Adventitious Routes & Rhizomes are delighted to continue the collaboration during a residency hosted by Plas Bodfa in Wales. Adventitious Routes & Rhizomes, is grateful for the dedicated time and space to pursue their work on another rural island, a site of in-betweenness that punctuates the Atlantic between the two artists’ respective homes. While rich in unique history, culture and character, these in-between land masses are also links in the chain of European-North American migration. For Alice McCabe and Amy Ash, two white artists, these locales are also important reminders of their respective positionality within the system of colonization, and present valuable sites for learning, reflection and action.

 

Plas Bodfa is a 100-year-old manor home transformed into a gallery, art space, and community activator that creates unique, inclusive, creative projects with roots on the Isle of Anglesey and branches throughout Wales and the world. Plas Bodfa aims to bring together people of different ages, knowledge bases, interests and backgrounds to share with each other, learn from each other’s experiences and create something new collectively.

 

 
 

Adventitious Routes & Rhizomes look forward to presenting both new and re-fathomed works at window 135, which is an active vitrine gallery and performance space in New Cross Gate, London, UK. Since opening in 2004, window 135 have developed a mandate of showing a new exhibition every week, highlighting exciting new works and practices.

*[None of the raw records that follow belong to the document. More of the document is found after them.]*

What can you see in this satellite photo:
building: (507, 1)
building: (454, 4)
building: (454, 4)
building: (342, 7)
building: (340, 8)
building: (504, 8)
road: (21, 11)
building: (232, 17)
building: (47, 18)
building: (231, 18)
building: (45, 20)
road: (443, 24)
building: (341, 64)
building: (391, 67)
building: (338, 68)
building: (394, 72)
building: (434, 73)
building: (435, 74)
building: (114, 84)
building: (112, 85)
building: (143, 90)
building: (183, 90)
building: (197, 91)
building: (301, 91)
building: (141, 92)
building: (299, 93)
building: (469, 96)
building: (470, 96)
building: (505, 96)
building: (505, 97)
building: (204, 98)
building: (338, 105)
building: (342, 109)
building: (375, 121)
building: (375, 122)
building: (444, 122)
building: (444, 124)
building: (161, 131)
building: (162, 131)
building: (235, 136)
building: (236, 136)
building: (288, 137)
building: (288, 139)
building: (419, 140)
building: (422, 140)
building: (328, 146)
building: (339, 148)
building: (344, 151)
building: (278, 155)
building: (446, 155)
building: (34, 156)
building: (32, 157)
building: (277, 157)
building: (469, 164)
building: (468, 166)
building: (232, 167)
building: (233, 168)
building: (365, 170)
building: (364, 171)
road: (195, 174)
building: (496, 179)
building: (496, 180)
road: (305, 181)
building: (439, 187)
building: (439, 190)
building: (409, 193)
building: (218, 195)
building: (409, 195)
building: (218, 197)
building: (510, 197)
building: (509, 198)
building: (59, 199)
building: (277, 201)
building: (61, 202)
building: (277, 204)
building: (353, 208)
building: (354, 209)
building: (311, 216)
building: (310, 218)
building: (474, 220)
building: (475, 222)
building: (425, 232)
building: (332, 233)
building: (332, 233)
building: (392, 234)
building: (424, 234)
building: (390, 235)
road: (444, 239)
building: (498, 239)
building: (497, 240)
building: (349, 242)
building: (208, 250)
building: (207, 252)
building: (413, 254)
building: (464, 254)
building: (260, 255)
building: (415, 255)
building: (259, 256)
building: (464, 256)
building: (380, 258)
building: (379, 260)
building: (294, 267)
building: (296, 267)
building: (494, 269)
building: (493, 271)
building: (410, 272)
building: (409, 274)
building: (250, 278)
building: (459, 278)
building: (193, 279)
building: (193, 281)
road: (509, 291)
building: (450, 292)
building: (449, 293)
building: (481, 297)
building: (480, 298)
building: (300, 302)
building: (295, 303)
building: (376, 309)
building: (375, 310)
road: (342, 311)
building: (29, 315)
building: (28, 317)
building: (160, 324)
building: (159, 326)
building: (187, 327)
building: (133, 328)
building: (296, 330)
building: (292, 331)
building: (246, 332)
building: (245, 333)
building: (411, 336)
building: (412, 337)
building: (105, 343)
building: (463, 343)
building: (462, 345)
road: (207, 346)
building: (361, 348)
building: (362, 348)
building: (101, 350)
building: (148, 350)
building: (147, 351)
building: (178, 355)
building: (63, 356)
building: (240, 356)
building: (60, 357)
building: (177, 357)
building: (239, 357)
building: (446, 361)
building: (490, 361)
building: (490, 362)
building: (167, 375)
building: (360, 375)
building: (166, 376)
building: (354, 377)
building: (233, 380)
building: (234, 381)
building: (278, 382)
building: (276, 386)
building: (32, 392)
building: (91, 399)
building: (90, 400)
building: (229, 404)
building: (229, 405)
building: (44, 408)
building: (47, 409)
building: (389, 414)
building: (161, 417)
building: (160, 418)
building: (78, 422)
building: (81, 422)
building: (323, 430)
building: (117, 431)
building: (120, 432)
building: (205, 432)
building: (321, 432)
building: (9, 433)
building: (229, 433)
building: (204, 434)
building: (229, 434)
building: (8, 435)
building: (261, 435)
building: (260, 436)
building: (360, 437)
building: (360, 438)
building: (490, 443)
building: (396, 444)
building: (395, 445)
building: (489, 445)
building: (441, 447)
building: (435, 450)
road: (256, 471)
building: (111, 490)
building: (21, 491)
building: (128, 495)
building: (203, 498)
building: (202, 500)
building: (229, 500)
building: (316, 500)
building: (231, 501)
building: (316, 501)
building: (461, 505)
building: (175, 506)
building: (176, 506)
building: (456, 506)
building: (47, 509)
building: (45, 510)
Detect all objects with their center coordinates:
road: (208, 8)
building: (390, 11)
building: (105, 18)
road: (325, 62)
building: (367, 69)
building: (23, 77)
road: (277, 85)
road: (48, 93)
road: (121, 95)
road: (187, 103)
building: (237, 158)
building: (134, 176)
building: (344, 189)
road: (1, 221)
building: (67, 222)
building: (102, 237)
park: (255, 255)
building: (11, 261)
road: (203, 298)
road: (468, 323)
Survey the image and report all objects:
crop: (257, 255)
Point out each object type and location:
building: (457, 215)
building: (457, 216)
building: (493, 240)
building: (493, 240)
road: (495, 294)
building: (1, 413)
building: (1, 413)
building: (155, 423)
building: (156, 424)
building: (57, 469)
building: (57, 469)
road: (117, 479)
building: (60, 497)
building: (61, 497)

Trace Exhibition 19.05 - 04.06.23 // OmVed Gardens


Metafleur (sustainable large-scale flowers company led by Alice) is thrilled to be part of Trace; an exhibition and events programme curated for The Chelsea Fringe in collaboration with specialist craft gallery Thrown Contemporary and OmVed Gardens.

For this fourth collaboration Metafleur will be working exclusively with materials found onsite to bind the exhibition contents and Omved gardens further in exhibition Trace. This curated exhibition of 12 distinctive collections aims to explore the marks we make, physical imprints and expressive gestures alongside thoughts about heritage, influence and our ecological footprint.

 
 

As part of the exhibition there was a workshop with Alice looking and tracing garden and exhibition content via small floral interventions using only three natural pieces of material found onsite.

Recreational Grounds VII 05.05 - 07.05 // Curated by Catherine Long, Jesus Crespo and Dido Hallett

Recreational Grounds was founded by Tim Ralston and Fiona Grady and joined by Anna Lytridou in 2019.

Recreational grounds is a reaction to the issues of limits and accessibility of the more typical exhibition spaces in London, with an aim to encourage experimentation and create a dialogue around the alternative presentation of artwork. The project encourages ephemeral approaches to react to the restrictions of creating outdoor site-responsive work for the 48hr exhibition.

 
 


For this piece, I loosely moulded an ear shape, filling it with re-purposed artichoke flowers; tying and painting them into the structure. Designed from a pun on the phrase Woz ere and the traces of the city and peoples’ actions within it, this piece is made from locally grown materials and was walked through Burgess park to the exhibition space for further encounters with the neighbourhood context and location of the building.


Sidestep Group Exhibition of female artists curated by Anna Lytridou 23.02 - 11.03 // Set Set Set Ealing

Delighted to take part in this all female exhibition Side Step curated by Anna Lytridou. This exhibition brings together works by artists whose practices do not fall squarely into one type of art making bracket.

I was delighted to exhibit Rake #3. One of an ongoing series of collaged paintings pairing world leaders with garden rakes - the research and raking continues. This rake featurs the Queen.